Apart from empty promises, what else can US offer to Pacific island countries?
Published: Sep 25, 2023 09:35 PM
Illustration: Chen Xia/Global Times

Illustration: Chen Xia/Global Times

The Biden administration kicked off a second summit with Pacific island leaders on Monday and it has made no secret of its desire to confront and compete with China for influence in the South Pacific region. The primary objective for the US in this summit is to counter and weaken China's collaboration with South Pacific countries. This narrow-minded motive reflects the US' hegemonic mind-set and also reveals a lack of respect toward the nations in the South Pacific.

Western media bluntly stated that the summit is "part of a U.S. charm offensive to block further Chinese inroads into a strategic region Washington has long considered its own backyard." The main purpose of the US hosting this summit is to prevent China's increasing influence in the South Pacific region. Since China signed a regional security agreement with the Solomon Islands last year, the US has particularly paid increasing attention to the South Pacific region. The US' focus on Pacific island countries is to counter China, rather than genuinely offering support to regional development, a mentality that's filled with arrogance.

At the same time, the US' attention is pretentious as the US only makes empty promises. During the previous US-Pacific Island Forum Leader's Summit, the US proposed to provide $810 million in aid. However, to this day, the $810 million from the US has not been approved by Congress. Zhou Fangyin, professor at the Guangdong Research Institute for International Strategies, told the Global Times that the US government is facing a shutdown next week, this means that it will be difficult for any economic assistance promised by the US to Pacific island countries to be fulfilled.
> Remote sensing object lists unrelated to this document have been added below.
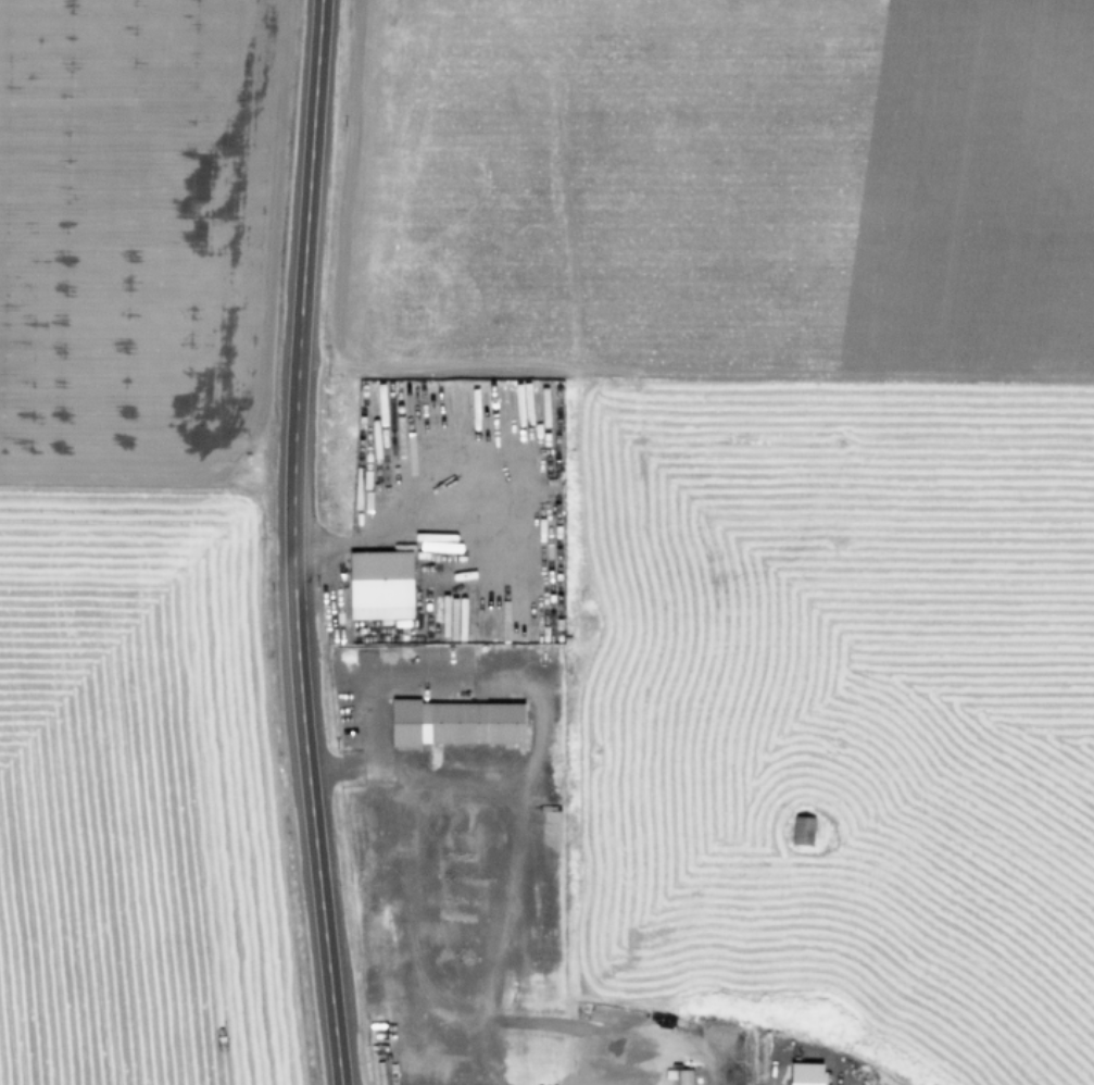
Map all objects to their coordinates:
crop: (804, 490)
road: (291, 543)
crop: (112, 555)
building: (380, 584)
building: (455, 721)
building: (544, 810)
building: (802, 829)
building: (683, 1076)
For Pacific island countries, their greatest concerns are climate change, economic development, and social stability. In these aspects, China upholds "four full respects" and mutually beneficial cooperation with South Pacific countries. In contrast, the US, under the guise of aid, actually promotes its own ideology and attempts to drag the region into its anti-China alliance, turning Pacific island countries into US pawns.

The US has long neglected the South Pacific region. In recent years, as China's cooperation with the South Pacific region has strengthened, its mutually beneficial cooperation has been welcomed by the governments and peoples of the Pacific island countries. However, the US perceives this as a threat and a challenge to its hegemonic status, thus increasing its attention on the region. The US is desperately trying to regain its influence in the South Pacific region. Chen Hong, executive director at the Asia Pacific Studies Centre of East China Normal University, told the Global Times that the US' attempt to woo and coerce Pacific island countries reflects a narrow-minded motive. The more the US promotes its "cooperation with these countries," the more it highlights the weakness and fragility of their relationship.

Zhou said that the US hopes to include Pacific island countries in its Indo-Pacific strategy, but these countries do not want to take sides in the competition between China and the US. Being involved in the competition led by the US brings no benefits to Pacific island countries. Despite the US' strategic layout against China, its guiding ideology is flawed, as it disregards the interests and dignity of local countries in order to maintain its own hegemony. Solomon Islands Prime Minister Manasseh Sogavare and Vanuatu Prime Minister Sato Kilman reportedly will not attend the summit. The absence of the two prime ministers can be seen as representing the sentiment of Pacific island country leaders, which is a rejection of US' selfishness.